[Work task]:
Search the entries for the word "KiCad" and report each line that has it.

START Extracted data

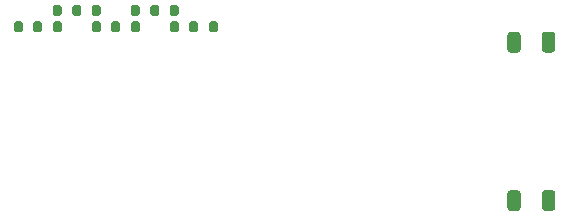
<source format=gbr>
%TF.GenerationSoftware,KiCad,Pcbnew,5.1.9-2.fc34*%
%TF.CreationDate,2021-04-29T15:20:28-07:00*%
%TF.ProjectId,motorbrainz,6d6f746f-7262-4726-9169-6e7a2e6b6963,1.0*%
%TF.SameCoordinates,Original*%
%TF.FileFunction,Paste,Bot*%
%TF.FilePolarity,Positive*%
%FSLAX46Y46*%
G04 Gerber Fmt 4.6, Leading zero omitted, Abs format (unit mm)*
G04 Created by KiCad (PCBNEW 5.1.9-2.fc34) date 2021-04-29 15:20:28*
%MOMM*%
%LPD*%
G01*
G04 APERTURE LIST*
G04 APERTURE END LIST*
%TO.C,R12*%
G36*
G01*
X98825500Y-93324000D02*
X98825500Y-93874000D01*
G75*
G02*
X98625500Y-94074000I-200000J0D01*
G01*
X98225500Y-94074000D01*
G75*
G02*
X98025500Y-93874000I0J200000D01*
G01*
X98025500Y-93324000D01*
G75*
G02*
X98225500Y-93124000I200000J0D01*
G01*
X98625500Y-93124000D01*
G75*
G02*
X98825500Y-93324000I0J-200000D01*
G01*
G37*
G36*
G01*
X100475500Y-93324000D02*
X100475500Y-93874000D01*
G75*
G02*
X100275500Y-94074000I-200000J0D01*
G01*
X99875500Y-94074000D01*
G75*
G02*
X99675500Y-93874000I0J200000D01*
G01*
X99675500Y-93324000D01*
G75*
G02*
X99875500Y-93124000I200000J0D01*
G01*
X100275500Y-93124000D01*
G75*
G02*
X100475500Y-93324000I0J-200000D01*
G01*
G37*
%TD*%
%TO.C,R3*%
G36*
G01*
X113684500Y-93324000D02*
X113684500Y-93874000D01*
G75*
G02*
X113484500Y-94074000I-200000J0D01*
G01*
X113084500Y-94074000D01*
G75*
G02*
X112884500Y-93874000I0J200000D01*
G01*
X112884500Y-93324000D01*
G75*
G02*
X113084500Y-93124000I200000J0D01*
G01*
X113484500Y-93124000D01*
G75*
G02*
X113684500Y-93324000I0J-200000D01*
G01*
G37*
G36*
G01*
X115334500Y-93324000D02*
X115334500Y-93874000D01*
G75*
G02*
X115134500Y-94074000I-200000J0D01*
G01*
X114734500Y-94074000D01*
G75*
G02*
X114534500Y-93874000I0J200000D01*
G01*
X114534500Y-93324000D01*
G75*
G02*
X114734500Y-93124000I200000J0D01*
G01*
X115134500Y-93124000D01*
G75*
G02*
X115334500Y-93324000I0J-200000D01*
G01*
G37*
%TD*%
%TO.C,R5*%
G36*
G01*
X109581500Y-92477000D02*
X109581500Y-91927000D01*
G75*
G02*
X109781500Y-91727000I200000J0D01*
G01*
X110181500Y-91727000D01*
G75*
G02*
X110381500Y-91927000I0J-200000D01*
G01*
X110381500Y-92477000D01*
G75*
G02*
X110181500Y-92677000I-200000J0D01*
G01*
X109781500Y-92677000D01*
G75*
G02*
X109581500Y-92477000I0J200000D01*
G01*
G37*
G36*
G01*
X107931500Y-92477000D02*
X107931500Y-91927000D01*
G75*
G02*
X108131500Y-91727000I200000J0D01*
G01*
X108531500Y-91727000D01*
G75*
G02*
X108731500Y-91927000I0J-200000D01*
G01*
X108731500Y-92477000D01*
G75*
G02*
X108531500Y-92677000I-200000J0D01*
G01*
X108131500Y-92677000D01*
G75*
G02*
X107931500Y-92477000I0J200000D01*
G01*
G37*
%TD*%
%TO.C,R7*%
G36*
G01*
X107080500Y-93324000D02*
X107080500Y-93874000D01*
G75*
G02*
X106880500Y-94074000I-200000J0D01*
G01*
X106480500Y-94074000D01*
G75*
G02*
X106280500Y-93874000I0J200000D01*
G01*
X106280500Y-93324000D01*
G75*
G02*
X106480500Y-93124000I200000J0D01*
G01*
X106880500Y-93124000D01*
G75*
G02*
X107080500Y-93324000I0J-200000D01*
G01*
G37*
G36*
G01*
X108730500Y-93324000D02*
X108730500Y-93874000D01*
G75*
G02*
X108530500Y-94074000I-200000J0D01*
G01*
X108130500Y-94074000D01*
G75*
G02*
X107930500Y-93874000I0J200000D01*
G01*
X107930500Y-93324000D01*
G75*
G02*
X108130500Y-93124000I200000J0D01*
G01*
X108530500Y-93124000D01*
G75*
G02*
X108730500Y-93324000I0J-200000D01*
G01*
G37*
%TD*%
%TO.C,R9*%
G36*
G01*
X102977500Y-92477000D02*
X102977500Y-91927000D01*
G75*
G02*
X103177500Y-91727000I200000J0D01*
G01*
X103577500Y-91727000D01*
G75*
G02*
X103777500Y-91927000I0J-200000D01*
G01*
X103777500Y-92477000D01*
G75*
G02*
X103577500Y-92677000I-200000J0D01*
G01*
X103177500Y-92677000D01*
G75*
G02*
X102977500Y-92477000I0J200000D01*
G01*
G37*
G36*
G01*
X101327500Y-92477000D02*
X101327500Y-91927000D01*
G75*
G02*
X101527500Y-91727000I200000J0D01*
G01*
X101927500Y-91727000D01*
G75*
G02*
X102127500Y-91927000I0J-200000D01*
G01*
X102127500Y-92477000D01*
G75*
G02*
X101927500Y-92677000I-200000J0D01*
G01*
X101527500Y-92677000D01*
G75*
G02*
X101327500Y-92477000I0J200000D01*
G01*
G37*
%TD*%
%TO.C,R11*%
G36*
G01*
X100476500Y-93324000D02*
X100476500Y-93874000D01*
G75*
G02*
X100276500Y-94074000I-200000J0D01*
G01*
X99876500Y-94074000D01*
G75*
G02*
X99676500Y-93874000I0J200000D01*
G01*
X99676500Y-93324000D01*
G75*
G02*
X99876500Y-93124000I200000J0D01*
G01*
X100276500Y-93124000D01*
G75*
G02*
X100476500Y-93324000I0J-200000D01*
G01*
G37*
G36*
G01*
X102126500Y-93324000D02*
X102126500Y-93874000D01*
G75*
G02*
X101926500Y-94074000I-200000J0D01*
G01*
X101526500Y-94074000D01*
G75*
G02*
X101326500Y-93874000I0J200000D01*
G01*
X101326500Y-93324000D01*
G75*
G02*
X101526500Y-93124000I200000J0D01*
G01*
X101926500Y-93124000D01*
G75*
G02*
X102126500Y-93324000I0J-200000D01*
G01*
G37*
%TD*%
%TO.C,R10*%
G36*
G01*
X104628500Y-92477000D02*
X104628500Y-91927000D01*
G75*
G02*
X104828500Y-91727000I200000J0D01*
G01*
X105228500Y-91727000D01*
G75*
G02*
X105428500Y-91927000I0J-200000D01*
G01*
X105428500Y-92477000D01*
G75*
G02*
X105228500Y-92677000I-200000J0D01*
G01*
X104828500Y-92677000D01*
G75*
G02*
X104628500Y-92477000I0J200000D01*
G01*
G37*
G36*
G01*
X102978500Y-92477000D02*
X102978500Y-91927000D01*
G75*
G02*
X103178500Y-91727000I200000J0D01*
G01*
X103578500Y-91727000D01*
G75*
G02*
X103778500Y-91927000I0J-200000D01*
G01*
X103778500Y-92477000D01*
G75*
G02*
X103578500Y-92677000I-200000J0D01*
G01*
X103178500Y-92677000D01*
G75*
G02*
X102978500Y-92477000I0J200000D01*
G01*
G37*
%TD*%
%TO.C,R8*%
G36*
G01*
X105429500Y-93324000D02*
X105429500Y-93874000D01*
G75*
G02*
X105229500Y-94074000I-200000J0D01*
G01*
X104829500Y-94074000D01*
G75*
G02*
X104629500Y-93874000I0J200000D01*
G01*
X104629500Y-93324000D01*
G75*
G02*
X104829500Y-93124000I200000J0D01*
G01*
X105229500Y-93124000D01*
G75*
G02*
X105429500Y-93324000I0J-200000D01*
G01*
G37*
G36*
G01*
X107079500Y-93324000D02*
X107079500Y-93874000D01*
G75*
G02*
X106879500Y-94074000I-200000J0D01*
G01*
X106479500Y-94074000D01*
G75*
G02*
X106279500Y-93874000I0J200000D01*
G01*
X106279500Y-93324000D01*
G75*
G02*
X106479500Y-93124000I200000J0D01*
G01*
X106879500Y-93124000D01*
G75*
G02*
X107079500Y-93324000I0J-200000D01*
G01*
G37*
%TD*%
%TO.C,R4*%
G36*
G01*
X112033500Y-93324000D02*
X112033500Y-93874000D01*
G75*
G02*
X111833500Y-94074000I-200000J0D01*
G01*
X111433500Y-94074000D01*
G75*
G02*
X111233500Y-93874000I0J200000D01*
G01*
X111233500Y-93324000D01*
G75*
G02*
X111433500Y-93124000I200000J0D01*
G01*
X111833500Y-93124000D01*
G75*
G02*
X112033500Y-93324000I0J-200000D01*
G01*
G37*
G36*
G01*
X113683500Y-93324000D02*
X113683500Y-93874000D01*
G75*
G02*
X113483500Y-94074000I-200000J0D01*
G01*
X113083500Y-94074000D01*
G75*
G02*
X112883500Y-93874000I0J200000D01*
G01*
X112883500Y-93324000D01*
G75*
G02*
X113083500Y-93124000I200000J0D01*
G01*
X113483500Y-93124000D01*
G75*
G02*
X113683500Y-93324000I0J-200000D01*
G01*
G37*
%TD*%
%TO.C,R6*%
G36*
G01*
X111232500Y-92477000D02*
X111232500Y-91927000D01*
G75*
G02*
X111432500Y-91727000I200000J0D01*
G01*
X111832500Y-91727000D01*
G75*
G02*
X112032500Y-91927000I0J-200000D01*
G01*
X112032500Y-92477000D01*
G75*
G02*
X111832500Y-92677000I-200000J0D01*
G01*
X111432500Y-92677000D01*
G75*
G02*
X111232500Y-92477000I0J200000D01*
G01*
G37*
G36*
G01*
X109582500Y-92477000D02*
X109582500Y-91927000D01*
G75*
G02*
X109782500Y-91727000I200000J0D01*
G01*
X110182500Y-91727000D01*
G75*
G02*
X110382500Y-91927000I0J-200000D01*
G01*
X110382500Y-92477000D01*
G75*
G02*
X110182500Y-92677000I-200000J0D01*
G01*
X109782500Y-92677000D01*
G75*
G02*
X109582500Y-92477000I0J200000D01*
G01*
G37*
%TD*%
%TO.C,R2*%
G36*
G01*
X142759000Y-108924252D02*
X142759000Y-107674248D01*
G75*
G02*
X143008998Y-107424250I249998J0D01*
G01*
X143634002Y-107424250D01*
G75*
G02*
X143884000Y-107674248I0J-249998D01*
G01*
X143884000Y-108924252D01*
G75*
G02*
X143634002Y-109174250I-249998J0D01*
G01*
X143008998Y-109174250D01*
G75*
G02*
X142759000Y-108924252I0J249998D01*
G01*
G37*
G36*
G01*
X139834000Y-108924252D02*
X139834000Y-107674248D01*
G75*
G02*
X140083998Y-107424250I249998J0D01*
G01*
X140709002Y-107424250D01*
G75*
G02*
X140959000Y-107674248I0J-249998D01*
G01*
X140959000Y-108924252D01*
G75*
G02*
X140709002Y-109174250I-249998J0D01*
G01*
X140083998Y-109174250D01*
G75*
G02*
X139834000Y-108924252I0J249998D01*
G01*
G37*
%TD*%
%TO.C,R1*%
G36*
G01*
X142759000Y-95525752D02*
X142759000Y-94275748D01*
G75*
G02*
X143008998Y-94025750I249998J0D01*
G01*
X143634002Y-94025750D01*
G75*
G02*
X143884000Y-94275748I0J-249998D01*
G01*
X143884000Y-95525752D01*
G75*
G02*
X143634002Y-95775750I-249998J0D01*
G01*
X143008998Y-95775750D01*
G75*
G02*
X142759000Y-95525752I0J249998D01*
G01*
G37*
G36*
G01*
X139834000Y-95525752D02*
X139834000Y-94275748D01*
G75*
G02*
X140083998Y-94025750I249998J0D01*
G01*
X140709002Y-94025750D01*
G75*
G02*
X140959000Y-94275748I0J-249998D01*
G01*
X140959000Y-95525752D01*
G75*
G02*
X140709002Y-95775750I-249998J0D01*
G01*
X140083998Y-95775750D01*
G75*
G02*
X139834000Y-95525752I0J249998D01*
G01*
G37*
%TD*%
M02*

</source>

END Extracted data

[Result]:
%TF.GenerationSoftware,KiCad,Pcbnew,5.1.9-2.fc34*%
G04 Created by KiCad (PCBNEW 5.1.9-2.fc34) date 2021-04-29 15:20:28*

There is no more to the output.